Nexar Unveils BADAS 2.0
On April 16, 2026, Nexar, a leading real-world intelligence platform, proudly announced the launch of BADAS 2.0, an advanced incident prediction model that sets a new benchmark in road safety technology. Developed using an extensive dataset that includes over two million real-world collision-risk events collected from 200 million miles of driving, BADAS 2.0 promises to revolutionize the way we predict and respond to road incidents.
A Leap Forward in Predictions
The latest iteration of the BADAS model builds upon its predecessor, BADAS 1.0, using the same V-JEPA2 architecture. However, BADAS 2.0 represents a significant enhancement, being trained on five times the amount of data. This allows the new model to outperform not only its forerunner but also a large, 2-billion-parameter foundational model, achieving 99.4% average precision across all benchmarks.
Zach Greenberger, CEO of Nexar, stated, "When you train on two million real collision-risk events from 200 million miles of road, the model doesn’t just score better; it reasons better. That’s a different thing entirely, and it’s only possible with data at this scale."
Three Models for Diverse Environments
BADAS 2.0 is equipped with a family of three distinct models, each significantly optimized for various deployment scenarios:
1.
BADAS 2.0 (300M parameters): This large base model excels in performance on all major benchmarks, showcasing the best mean time-to-action and recall for early warnings, particularly adept in handling rare long-tail scenarios.
2.
BADAS 2.0 Flash (86M parameters): Designed for end-user devices, this optimization focuses on preventing false alarms while surpassing BADAS 1.0 on all performance metrics.
3.
BADAS 2.0 Flash Lite (22M parameters): An ultra-lightweight model tailored for IoT and edge deployments, Flash Lite can perform at speeds 12 times faster than the full model while maintaining nearly the same precision levels.
All three versions are designed to operate within a 66-millisecond real-time response time, making them practical for on-the-road applicability.
Enhanced Explainability and Reasoning
With the aim of turning alerts into actionable responses, BADAS 2.0 introduces critical capabilities:
- - Explainability: The model employs attention heatmaps that reveal what it perceives during risk situations, ensuring that decisions made for incident predictions are transparent and auditable.
- - Reasoning: Unlike traditional models, BADAS 2.0 doesn't stop at incident prediction.
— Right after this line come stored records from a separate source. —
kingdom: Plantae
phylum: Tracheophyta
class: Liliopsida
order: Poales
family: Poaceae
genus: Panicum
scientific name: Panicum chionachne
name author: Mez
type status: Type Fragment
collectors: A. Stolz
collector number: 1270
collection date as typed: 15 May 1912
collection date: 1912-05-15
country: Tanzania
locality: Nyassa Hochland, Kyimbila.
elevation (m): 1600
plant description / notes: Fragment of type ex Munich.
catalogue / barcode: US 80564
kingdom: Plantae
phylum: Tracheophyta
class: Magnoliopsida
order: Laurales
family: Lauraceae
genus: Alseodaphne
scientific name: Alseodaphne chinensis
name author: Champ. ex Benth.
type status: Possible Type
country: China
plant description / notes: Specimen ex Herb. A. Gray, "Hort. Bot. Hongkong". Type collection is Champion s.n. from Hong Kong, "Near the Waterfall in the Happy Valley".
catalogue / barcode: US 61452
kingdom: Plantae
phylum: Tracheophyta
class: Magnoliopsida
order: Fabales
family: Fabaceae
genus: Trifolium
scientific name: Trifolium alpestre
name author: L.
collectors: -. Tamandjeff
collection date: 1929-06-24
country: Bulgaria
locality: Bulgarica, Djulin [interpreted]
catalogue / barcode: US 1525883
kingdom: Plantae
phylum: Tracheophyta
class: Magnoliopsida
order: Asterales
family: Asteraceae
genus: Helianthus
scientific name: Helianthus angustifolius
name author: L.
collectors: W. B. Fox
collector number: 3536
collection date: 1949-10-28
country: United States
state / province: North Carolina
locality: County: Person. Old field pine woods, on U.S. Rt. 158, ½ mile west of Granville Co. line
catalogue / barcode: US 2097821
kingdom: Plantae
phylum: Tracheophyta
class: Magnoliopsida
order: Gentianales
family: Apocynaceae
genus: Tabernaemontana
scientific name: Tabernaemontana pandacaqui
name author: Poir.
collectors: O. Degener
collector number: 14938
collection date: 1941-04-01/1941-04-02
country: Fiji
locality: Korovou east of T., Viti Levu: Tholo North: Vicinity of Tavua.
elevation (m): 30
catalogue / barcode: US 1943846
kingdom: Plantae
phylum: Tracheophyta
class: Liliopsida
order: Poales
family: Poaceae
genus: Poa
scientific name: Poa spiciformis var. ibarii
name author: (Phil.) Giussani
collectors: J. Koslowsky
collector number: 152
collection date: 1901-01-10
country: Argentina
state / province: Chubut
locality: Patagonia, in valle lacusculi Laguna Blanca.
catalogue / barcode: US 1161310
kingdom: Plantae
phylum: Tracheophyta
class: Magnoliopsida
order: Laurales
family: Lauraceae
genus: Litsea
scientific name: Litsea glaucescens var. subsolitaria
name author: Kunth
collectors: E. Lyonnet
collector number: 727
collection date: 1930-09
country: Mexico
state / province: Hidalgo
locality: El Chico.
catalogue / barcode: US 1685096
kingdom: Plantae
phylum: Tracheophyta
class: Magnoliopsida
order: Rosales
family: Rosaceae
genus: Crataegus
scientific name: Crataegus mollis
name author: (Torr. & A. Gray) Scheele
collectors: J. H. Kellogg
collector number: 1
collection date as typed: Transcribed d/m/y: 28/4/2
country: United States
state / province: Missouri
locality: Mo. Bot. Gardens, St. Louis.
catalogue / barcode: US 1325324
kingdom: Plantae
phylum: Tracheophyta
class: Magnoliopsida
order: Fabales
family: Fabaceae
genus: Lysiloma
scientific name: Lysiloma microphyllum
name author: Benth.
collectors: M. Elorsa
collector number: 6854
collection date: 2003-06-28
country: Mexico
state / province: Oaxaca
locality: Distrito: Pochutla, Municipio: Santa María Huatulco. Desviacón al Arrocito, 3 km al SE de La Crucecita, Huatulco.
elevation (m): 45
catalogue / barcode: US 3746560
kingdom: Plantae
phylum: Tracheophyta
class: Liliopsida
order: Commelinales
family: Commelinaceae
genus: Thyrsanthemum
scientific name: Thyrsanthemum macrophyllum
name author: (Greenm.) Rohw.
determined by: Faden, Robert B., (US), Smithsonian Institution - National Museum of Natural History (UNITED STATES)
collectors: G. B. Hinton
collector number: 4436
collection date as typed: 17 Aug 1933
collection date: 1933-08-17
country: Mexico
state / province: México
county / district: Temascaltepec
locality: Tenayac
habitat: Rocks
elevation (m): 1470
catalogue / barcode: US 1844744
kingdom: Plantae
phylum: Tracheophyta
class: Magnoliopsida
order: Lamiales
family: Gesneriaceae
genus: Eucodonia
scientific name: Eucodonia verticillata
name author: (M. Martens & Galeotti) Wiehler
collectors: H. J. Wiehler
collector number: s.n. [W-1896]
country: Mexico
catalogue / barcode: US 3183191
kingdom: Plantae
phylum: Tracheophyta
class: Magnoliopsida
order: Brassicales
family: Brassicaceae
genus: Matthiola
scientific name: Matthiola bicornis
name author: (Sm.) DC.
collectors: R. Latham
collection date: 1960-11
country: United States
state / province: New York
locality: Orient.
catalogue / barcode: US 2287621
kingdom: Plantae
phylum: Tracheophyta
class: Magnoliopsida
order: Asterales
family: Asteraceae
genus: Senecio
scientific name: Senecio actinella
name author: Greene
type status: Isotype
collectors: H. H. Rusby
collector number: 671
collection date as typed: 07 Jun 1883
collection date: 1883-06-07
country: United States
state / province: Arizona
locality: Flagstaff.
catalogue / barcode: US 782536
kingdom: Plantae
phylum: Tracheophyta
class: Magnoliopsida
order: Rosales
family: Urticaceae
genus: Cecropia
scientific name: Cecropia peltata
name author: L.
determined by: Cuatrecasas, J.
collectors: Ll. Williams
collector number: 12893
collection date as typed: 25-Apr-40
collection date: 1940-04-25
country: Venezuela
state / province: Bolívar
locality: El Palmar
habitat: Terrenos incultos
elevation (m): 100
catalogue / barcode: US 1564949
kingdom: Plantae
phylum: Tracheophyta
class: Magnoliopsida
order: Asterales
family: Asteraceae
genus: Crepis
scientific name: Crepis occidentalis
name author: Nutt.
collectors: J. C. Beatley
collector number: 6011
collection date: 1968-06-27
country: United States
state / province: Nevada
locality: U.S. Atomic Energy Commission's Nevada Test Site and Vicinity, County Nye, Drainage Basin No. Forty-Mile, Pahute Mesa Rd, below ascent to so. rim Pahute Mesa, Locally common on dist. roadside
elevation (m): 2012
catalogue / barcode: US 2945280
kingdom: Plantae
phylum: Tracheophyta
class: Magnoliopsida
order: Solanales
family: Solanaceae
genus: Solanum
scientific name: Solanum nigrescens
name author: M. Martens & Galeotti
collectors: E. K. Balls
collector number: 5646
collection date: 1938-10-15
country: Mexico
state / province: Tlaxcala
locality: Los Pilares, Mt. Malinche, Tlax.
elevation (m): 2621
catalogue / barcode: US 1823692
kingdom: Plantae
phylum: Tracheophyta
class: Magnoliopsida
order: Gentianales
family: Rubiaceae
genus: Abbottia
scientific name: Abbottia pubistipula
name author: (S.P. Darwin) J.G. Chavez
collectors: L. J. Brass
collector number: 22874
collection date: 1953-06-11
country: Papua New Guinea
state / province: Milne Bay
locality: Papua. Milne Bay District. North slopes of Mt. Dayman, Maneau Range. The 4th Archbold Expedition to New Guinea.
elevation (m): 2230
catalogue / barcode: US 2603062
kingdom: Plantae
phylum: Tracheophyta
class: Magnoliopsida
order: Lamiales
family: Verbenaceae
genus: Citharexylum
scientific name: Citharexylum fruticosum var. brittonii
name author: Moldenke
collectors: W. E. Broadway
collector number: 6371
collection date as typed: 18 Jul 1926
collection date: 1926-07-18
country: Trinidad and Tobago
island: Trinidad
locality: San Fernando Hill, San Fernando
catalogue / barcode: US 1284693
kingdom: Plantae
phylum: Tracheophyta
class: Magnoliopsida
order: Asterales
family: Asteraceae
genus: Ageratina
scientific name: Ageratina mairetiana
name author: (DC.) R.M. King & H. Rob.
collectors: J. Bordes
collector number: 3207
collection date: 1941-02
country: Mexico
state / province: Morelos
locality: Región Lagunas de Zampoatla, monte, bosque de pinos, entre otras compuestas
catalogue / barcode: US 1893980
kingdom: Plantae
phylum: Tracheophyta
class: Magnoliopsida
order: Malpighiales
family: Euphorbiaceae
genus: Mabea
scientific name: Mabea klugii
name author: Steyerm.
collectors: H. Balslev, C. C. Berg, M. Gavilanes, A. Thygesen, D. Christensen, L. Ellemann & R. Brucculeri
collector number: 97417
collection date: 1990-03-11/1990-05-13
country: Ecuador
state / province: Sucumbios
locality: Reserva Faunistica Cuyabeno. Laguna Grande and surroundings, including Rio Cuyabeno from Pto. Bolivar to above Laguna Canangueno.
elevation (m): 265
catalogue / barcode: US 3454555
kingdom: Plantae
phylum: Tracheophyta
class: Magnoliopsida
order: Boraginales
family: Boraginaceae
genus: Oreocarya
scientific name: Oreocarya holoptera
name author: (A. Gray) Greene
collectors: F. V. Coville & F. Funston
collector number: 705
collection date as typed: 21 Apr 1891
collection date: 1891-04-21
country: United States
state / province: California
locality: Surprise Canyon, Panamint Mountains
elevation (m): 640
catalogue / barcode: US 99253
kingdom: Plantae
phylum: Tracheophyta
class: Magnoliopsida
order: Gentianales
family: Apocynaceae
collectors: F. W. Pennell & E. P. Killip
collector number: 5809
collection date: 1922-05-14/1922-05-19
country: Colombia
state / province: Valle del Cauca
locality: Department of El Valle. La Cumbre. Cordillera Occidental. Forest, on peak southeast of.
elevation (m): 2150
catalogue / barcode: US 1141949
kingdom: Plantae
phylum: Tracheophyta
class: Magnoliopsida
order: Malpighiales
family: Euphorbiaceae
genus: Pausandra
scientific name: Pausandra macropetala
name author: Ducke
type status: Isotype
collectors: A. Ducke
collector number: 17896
It comprehensively articulates the expected actions and the rationale behind them.
- - Generalization: This new model exhibits consistent performance in predicting incidents across diverse scenarios, including unique out-of-distribution contexts, thereby significantly improving safety outcomes on the road.
Harnessing Real-World Data
BADAS 2.0 was trained on a vast repository of classified naturalistic safety-critical events comprising 60 million edge-case videos derived from total travel data of 10 billion miles. This robust training set underscores BADAS 2.0's ability to handle challenging scenarios that have historically been problematic for other models, such as detecting animals on roads, navigating through fog, and operating in slick snowy conditions.
The original BADAS model, launched in late 2025, utilized a much smaller dataset of 400,000 real-life dashcam clips. The expansion to 2 million collision-risk events in BADAS 2.0 allows for a level of training that is unprecedented in the industry, powered by a network comprising 350,000 cameras that capture 100 million miles of driving each month.
In conclusion, BADAS 2.0 is not just an upgrade but a testament to Nexar's commitment to leveraging real-world data for enhanced road safety. With its advanced capabilities, BADAS 2.0 is poised to become an indispensable asset in the realm of incident prediction and road safety technology, now available to users worldwide.